> Aufgabendetails:
Setze den Forumsthread über Wintersocken unmittelbar nach seiner letzten angezeigten Zeile fort.
====== Textauszug
# Wintersocken Merino vs Seal skinz



## ph!L (9. Oktober 2011)

Hi zusammen,

ich bin auf der Suche nach warmen Socken für den Winter. Fahre mit FiveTen & Flat Pedals (Überschuhe sind die letzte Wahl). Mich würde besonders interessieren ob jemand mit mehreren der genannten Socken Erfahrungen gesammelt hat und sie untereinander vergleichen kann:

1. Seal Skinz
 + wasserdicht
 - Preis
http://www.roseversand.de/artikel/sealskinz-regenschutz-socken-mid-weight-mid-length/aid:520909

2. Merino Ski/Snowboardsocken
+ könnte ich zum Boarden "recyclen"
============
====== Gesammelte Daten
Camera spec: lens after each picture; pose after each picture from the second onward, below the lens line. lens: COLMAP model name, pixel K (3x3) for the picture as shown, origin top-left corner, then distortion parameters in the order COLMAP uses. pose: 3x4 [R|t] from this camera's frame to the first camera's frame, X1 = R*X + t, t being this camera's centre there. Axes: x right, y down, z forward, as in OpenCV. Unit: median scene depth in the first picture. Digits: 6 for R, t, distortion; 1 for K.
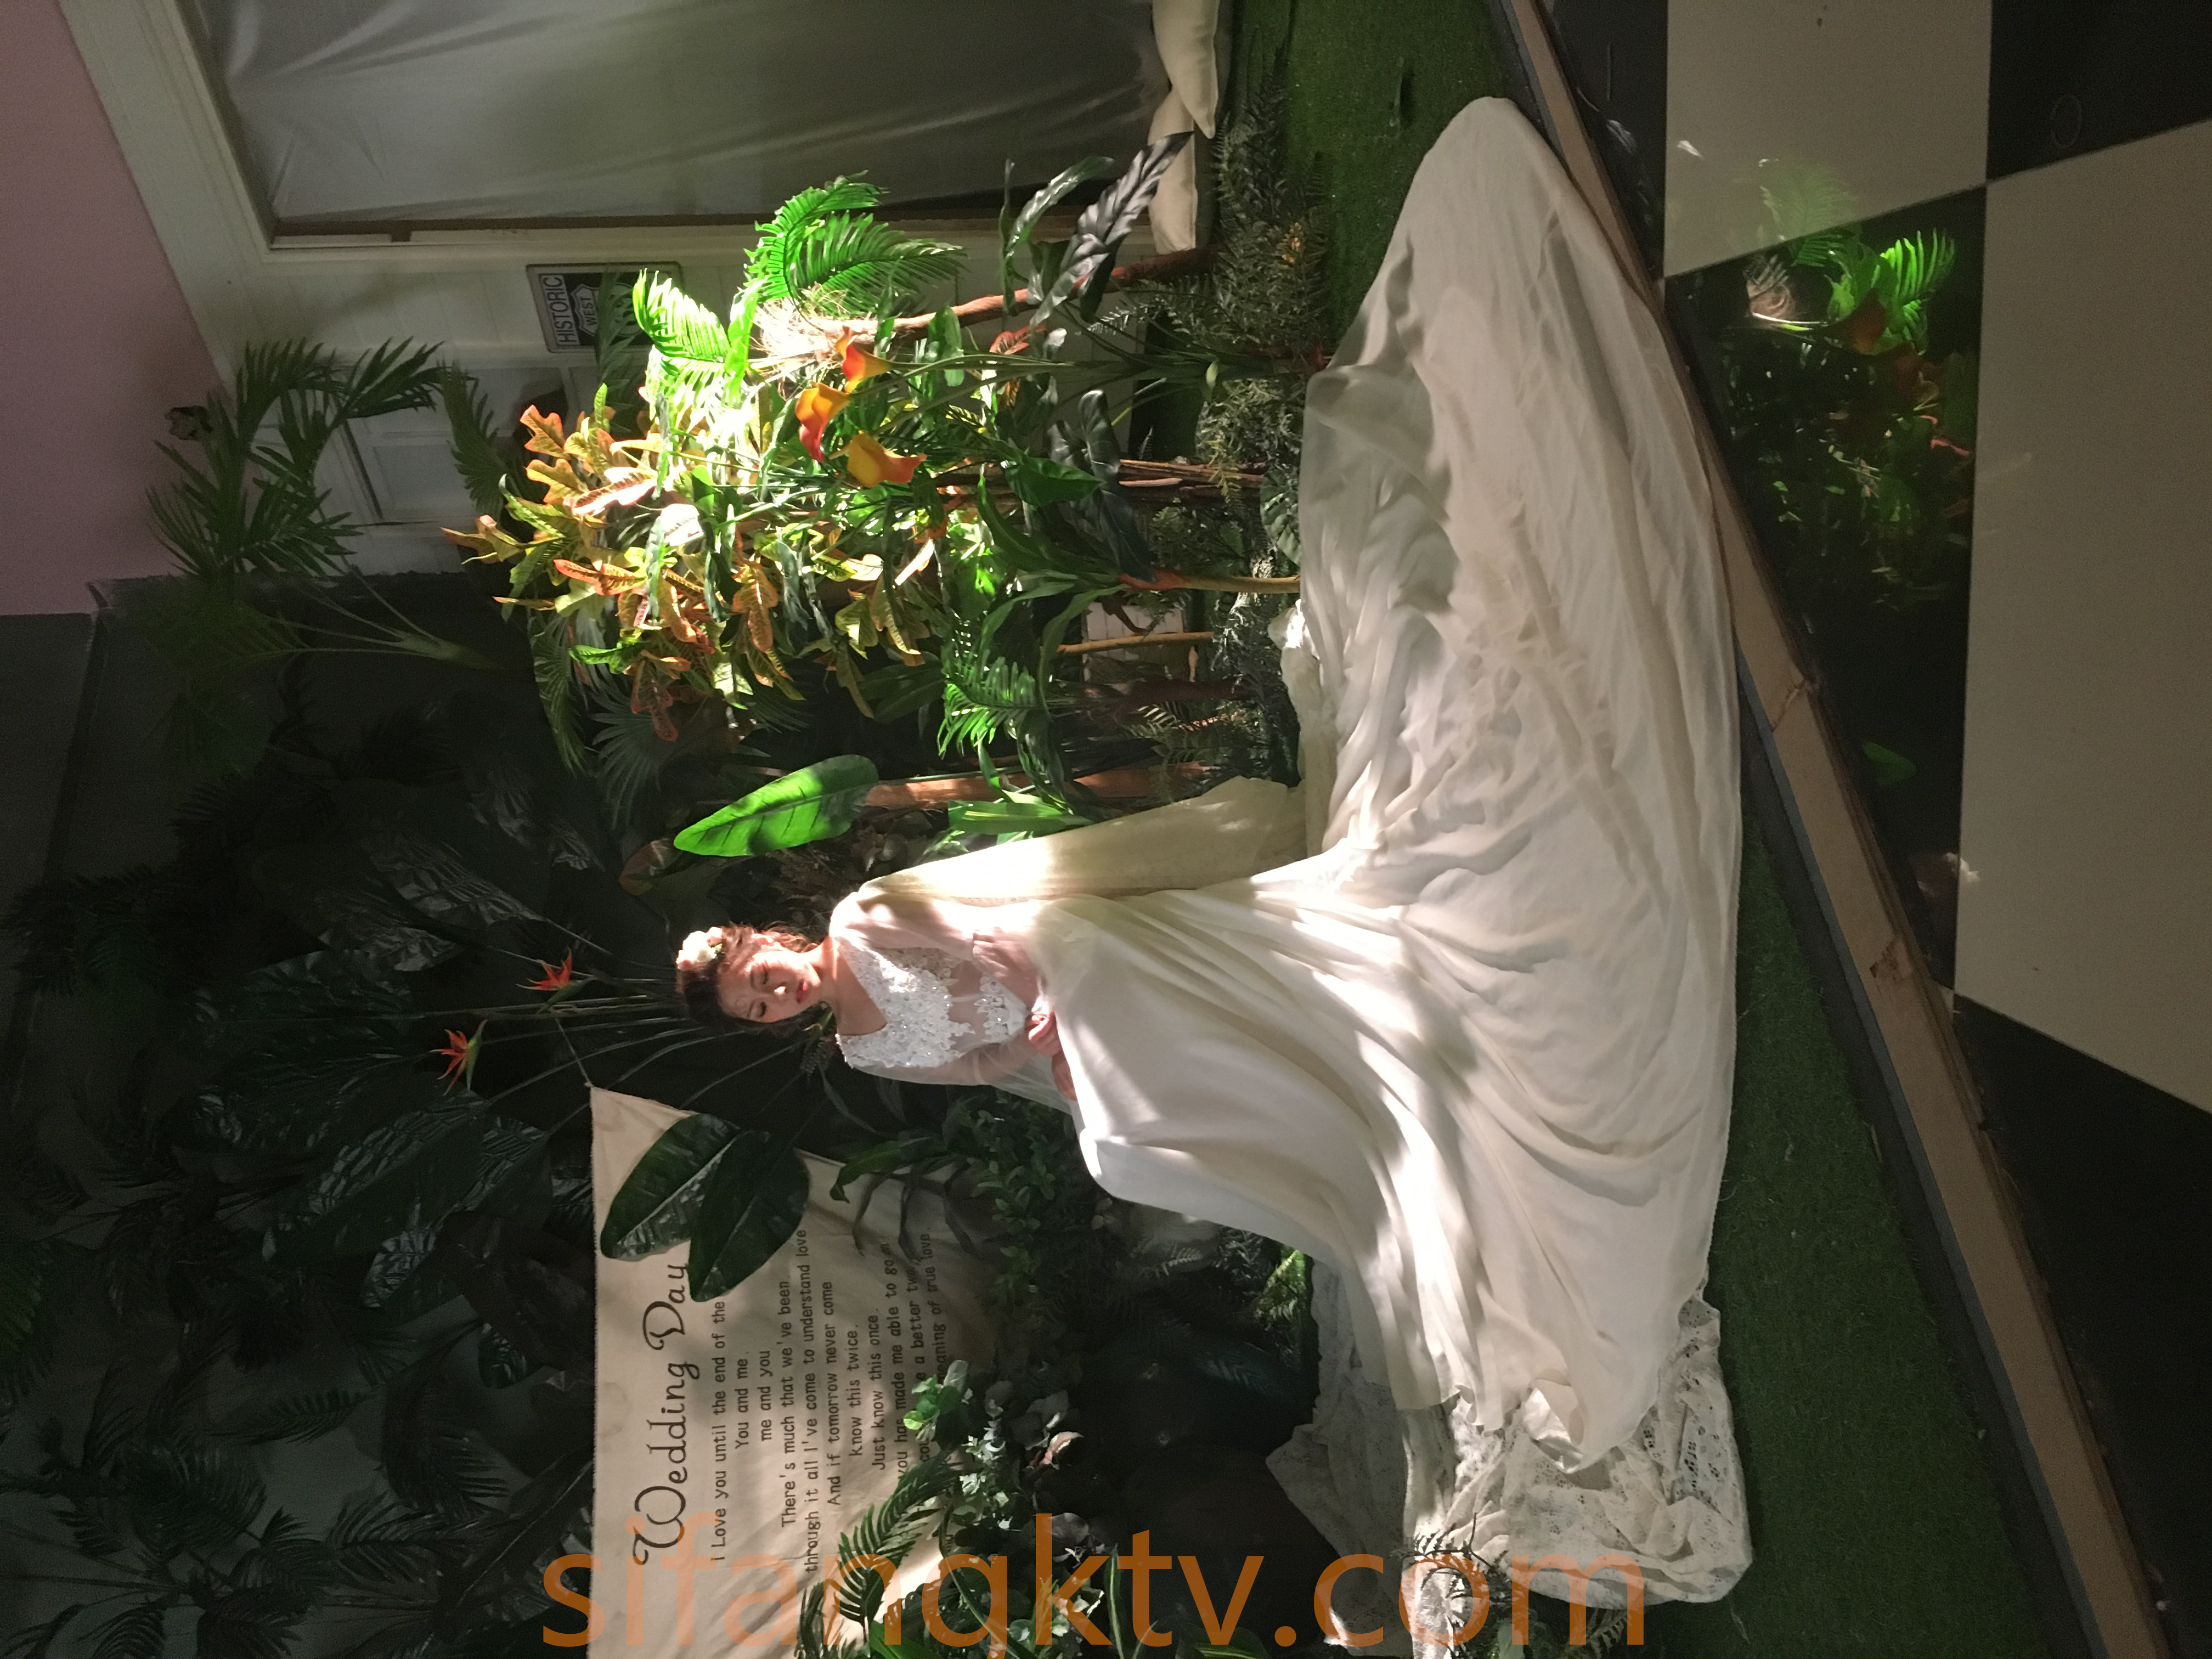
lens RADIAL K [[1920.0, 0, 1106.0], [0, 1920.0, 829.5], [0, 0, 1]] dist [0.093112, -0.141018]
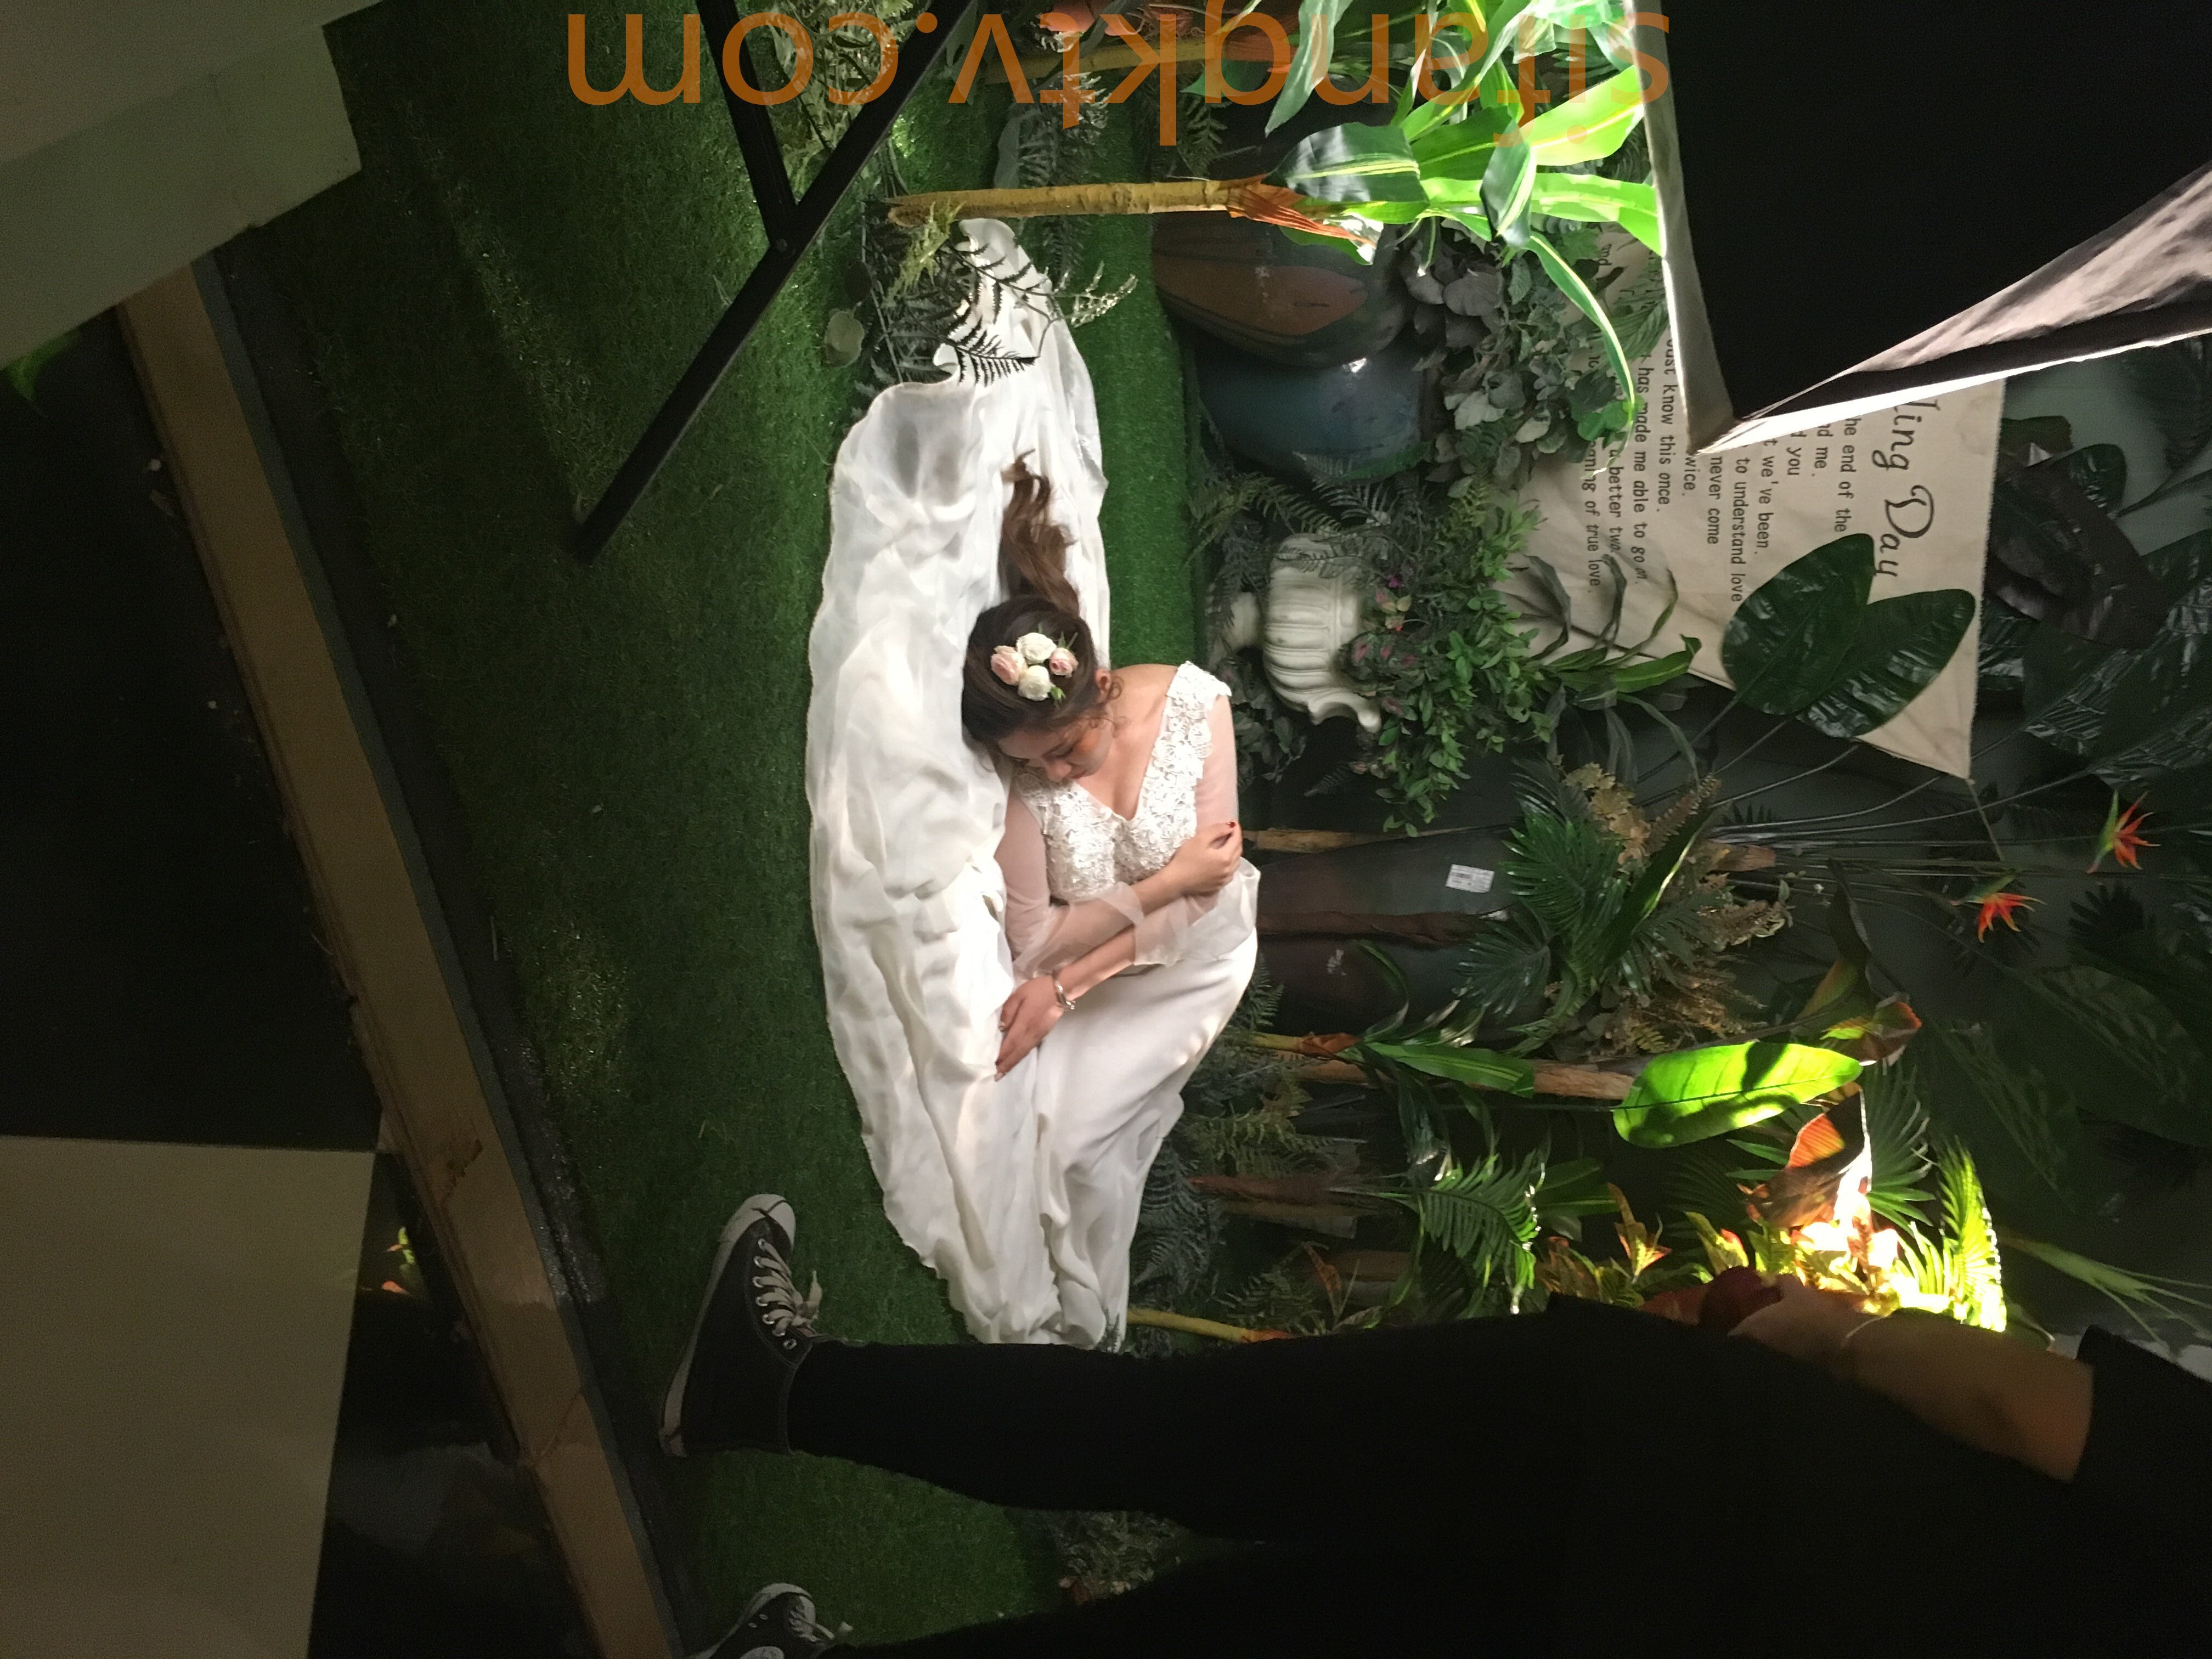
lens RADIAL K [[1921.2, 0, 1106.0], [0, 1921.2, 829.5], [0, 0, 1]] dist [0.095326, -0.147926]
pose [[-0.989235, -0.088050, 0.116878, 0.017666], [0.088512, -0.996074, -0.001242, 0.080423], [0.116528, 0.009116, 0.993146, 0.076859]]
============
> Antwort zur Aufgabe:
http://www.globetrotter.de/de/shop/...ot=0&GTID=396640e5edd6a90603d417c26f51a412a35


3. Protective Windstopper Socken
+ nicht ganz so teuer
http://www.roseversand.de/artikel/protective-windschutz-socken-psd/aid:145815

Ich bin auf eure Erfahrungen gespannt, vielen Dank!


----------



## Rockrider (9. Oktober 2011)

Ich habe ein paar von den Seal Skinz Socken, im letzten Winter bin ich mit denen bei Schnee und deutlichen Minusgraden in meinen Shimano AM-40 gefahren und war sehr zufrieden. Die Füße sind erstaunlich warm und trocken geblieben.  Gerade im Winter ist auch die Winddichtigkeit von Vorteil um nicht auszukühlen.

Mit den anderen Socken habe ich noch keine Erfahrungen gemacht


----------



## MTB-News.de




----------



## Raumfahrer (9. Oktober 2011)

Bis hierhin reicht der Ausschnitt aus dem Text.